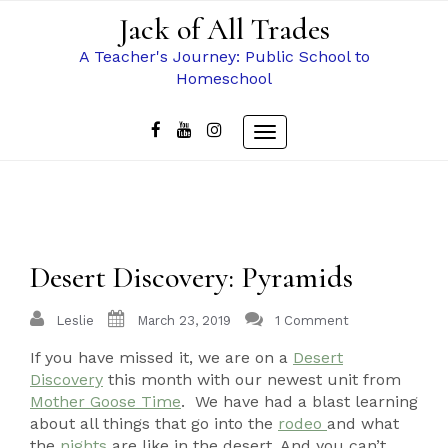
Skip
Jack of All Trades
to
content
A Teacher's Journey: Public School to
Homeschool
Toggle
navigation
Desert Discovery: Pyramids
Leslie
March 23, 2019
1 Comment
If you have missed it, we are on a
Desert
Discovery
this month with our newest unit from
Mother Goose Time
. We have had a blast learning
about all things that go into the
rodeo
and what
the
nights
are like in the desert. And you can’t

## What is needed
Within these records, how many lines include the word "Discovery"? The reply should be that number alone.

## Written answer
2